Addicts c’est avant tout une web série. L’internet n’est pas seulement le support de diffusion, il permet aussi de visionner les 16 épisodes de la fiction de plusieurs façons. On peut suivre l’intrigue à travers le regard d’un personnage de notre choix, de façon linéaire, ou en retraçant les péripéties des protagonistes sur la carte interactive du site qui affiche les principaux lieux où se passe l’action. Mouais… Je me méfie un peu du futur. Que ce soit un site interactif ou Père Castor qui me raconte une histoire, tout ce que je veux c’est savoir si c’est bien narré. Addicts nous raconte quoi ?

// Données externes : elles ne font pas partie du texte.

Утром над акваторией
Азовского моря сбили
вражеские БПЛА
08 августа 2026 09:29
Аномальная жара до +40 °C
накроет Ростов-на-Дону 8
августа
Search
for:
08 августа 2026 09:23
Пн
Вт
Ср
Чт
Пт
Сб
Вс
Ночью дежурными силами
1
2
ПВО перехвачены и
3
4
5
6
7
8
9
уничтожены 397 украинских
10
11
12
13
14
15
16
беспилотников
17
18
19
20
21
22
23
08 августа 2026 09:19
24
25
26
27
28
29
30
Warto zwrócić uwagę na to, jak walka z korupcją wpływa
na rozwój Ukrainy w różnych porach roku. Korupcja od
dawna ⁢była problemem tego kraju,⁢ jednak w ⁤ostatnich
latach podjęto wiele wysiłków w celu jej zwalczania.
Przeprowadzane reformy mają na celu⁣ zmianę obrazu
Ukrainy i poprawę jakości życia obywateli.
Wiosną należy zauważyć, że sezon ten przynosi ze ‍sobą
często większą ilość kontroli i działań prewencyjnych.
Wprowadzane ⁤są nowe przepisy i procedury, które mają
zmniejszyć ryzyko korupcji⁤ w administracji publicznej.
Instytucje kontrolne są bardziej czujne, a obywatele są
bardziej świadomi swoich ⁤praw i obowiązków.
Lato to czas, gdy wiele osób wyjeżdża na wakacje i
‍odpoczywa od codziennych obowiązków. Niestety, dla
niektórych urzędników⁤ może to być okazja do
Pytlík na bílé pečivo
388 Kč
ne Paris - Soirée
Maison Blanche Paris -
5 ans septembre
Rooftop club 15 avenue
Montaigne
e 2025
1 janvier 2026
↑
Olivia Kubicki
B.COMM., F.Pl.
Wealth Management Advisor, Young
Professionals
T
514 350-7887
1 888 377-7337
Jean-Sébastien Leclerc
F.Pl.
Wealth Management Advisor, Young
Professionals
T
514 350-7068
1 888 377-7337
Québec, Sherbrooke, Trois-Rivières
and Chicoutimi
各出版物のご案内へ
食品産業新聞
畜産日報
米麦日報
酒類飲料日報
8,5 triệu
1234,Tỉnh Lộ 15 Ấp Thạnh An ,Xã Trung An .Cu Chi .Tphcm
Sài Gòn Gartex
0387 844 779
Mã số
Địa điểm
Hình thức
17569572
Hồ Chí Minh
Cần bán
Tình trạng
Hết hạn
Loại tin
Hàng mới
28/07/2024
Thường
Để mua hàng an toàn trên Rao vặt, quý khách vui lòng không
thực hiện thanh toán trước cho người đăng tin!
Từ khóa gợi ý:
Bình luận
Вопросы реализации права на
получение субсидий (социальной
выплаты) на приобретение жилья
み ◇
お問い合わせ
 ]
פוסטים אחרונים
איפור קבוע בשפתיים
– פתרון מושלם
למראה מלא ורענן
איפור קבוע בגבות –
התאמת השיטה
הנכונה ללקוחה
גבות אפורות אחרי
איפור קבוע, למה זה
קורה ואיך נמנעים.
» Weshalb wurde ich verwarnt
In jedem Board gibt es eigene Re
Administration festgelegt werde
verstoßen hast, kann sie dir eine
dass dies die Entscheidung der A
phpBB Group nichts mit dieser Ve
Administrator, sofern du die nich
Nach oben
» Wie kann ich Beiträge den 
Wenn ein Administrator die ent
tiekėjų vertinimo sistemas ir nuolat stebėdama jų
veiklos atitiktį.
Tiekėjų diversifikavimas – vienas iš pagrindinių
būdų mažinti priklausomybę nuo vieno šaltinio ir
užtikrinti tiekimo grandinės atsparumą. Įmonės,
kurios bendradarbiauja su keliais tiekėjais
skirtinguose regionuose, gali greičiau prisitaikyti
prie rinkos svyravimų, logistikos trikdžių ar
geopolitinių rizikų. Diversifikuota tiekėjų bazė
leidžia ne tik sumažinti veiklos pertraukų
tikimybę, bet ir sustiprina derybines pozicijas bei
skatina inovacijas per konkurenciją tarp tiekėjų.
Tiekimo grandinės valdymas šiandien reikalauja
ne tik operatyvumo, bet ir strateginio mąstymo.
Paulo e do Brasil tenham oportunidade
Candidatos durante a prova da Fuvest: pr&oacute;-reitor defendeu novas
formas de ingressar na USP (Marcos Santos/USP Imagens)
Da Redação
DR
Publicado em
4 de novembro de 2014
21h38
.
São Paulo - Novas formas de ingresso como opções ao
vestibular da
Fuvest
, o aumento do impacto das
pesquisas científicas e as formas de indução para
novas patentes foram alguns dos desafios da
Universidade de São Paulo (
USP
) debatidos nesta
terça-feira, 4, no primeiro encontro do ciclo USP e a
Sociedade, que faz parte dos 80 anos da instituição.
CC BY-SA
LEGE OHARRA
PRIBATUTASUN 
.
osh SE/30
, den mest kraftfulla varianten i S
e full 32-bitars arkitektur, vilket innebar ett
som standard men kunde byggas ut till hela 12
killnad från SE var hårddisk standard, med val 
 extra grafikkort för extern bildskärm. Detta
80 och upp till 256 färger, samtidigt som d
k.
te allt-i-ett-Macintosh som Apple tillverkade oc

 L’histoire d’un mec, Saad, qui sort de prison, retourne dans sa cité, dans la région de Bordeaux, et va petit à petit entraîner tout ses potes dans un caca noir format bison des plaines du Middle West. Monsieur va travailler au corps ses amis d’enfance, pour qu’ils l’aident à commettre un braquage. Honnêtement, j’ai eu un mal fou à entrer dans la série. Chaque épisode est divisé en plusieurs séquences de 3 à 5 minutes, centré sur un personnage ou sur un interrogatoire au commissariat. Le principe est que toutes ces petites pièces mises bout à bout forment le puzzle d’une grande fresque. Seulement, jouer au saut de mouton d’un personnage à un autre ne facilite pas l’immersion, en début de film. Mais j’ai persisté, deux trois quatre vidéos plus tard, la sauce a pris et au final j’ai regardé tous les épisodes de la série.

C’est filmé avec un effet camera qui bouge, donnant l’impression voulue que le réalisateur vient de tourner la vie de ses copains. Les dialogues sont truculents, les mecs de cité parlent comme ça dans la vraie vie. C’est presque aussi bon qu’En attendant demain, des petits courts métrages sur la vie des cités tournés dans la même région bordelaise, que je vous conseille aussi. Quant aux acteurs d’Addicts, ils ne sont pas au top niveau du septième art sur toutes les séquences, mais ils ont réussi à donner un je-ne-sais-quoi d’authenticité à leur jeu. Et pour cause, ils ne sont pas acteurs depuis longtemps. La plupart des interprètes sont des habitants du quartier des Aubiers.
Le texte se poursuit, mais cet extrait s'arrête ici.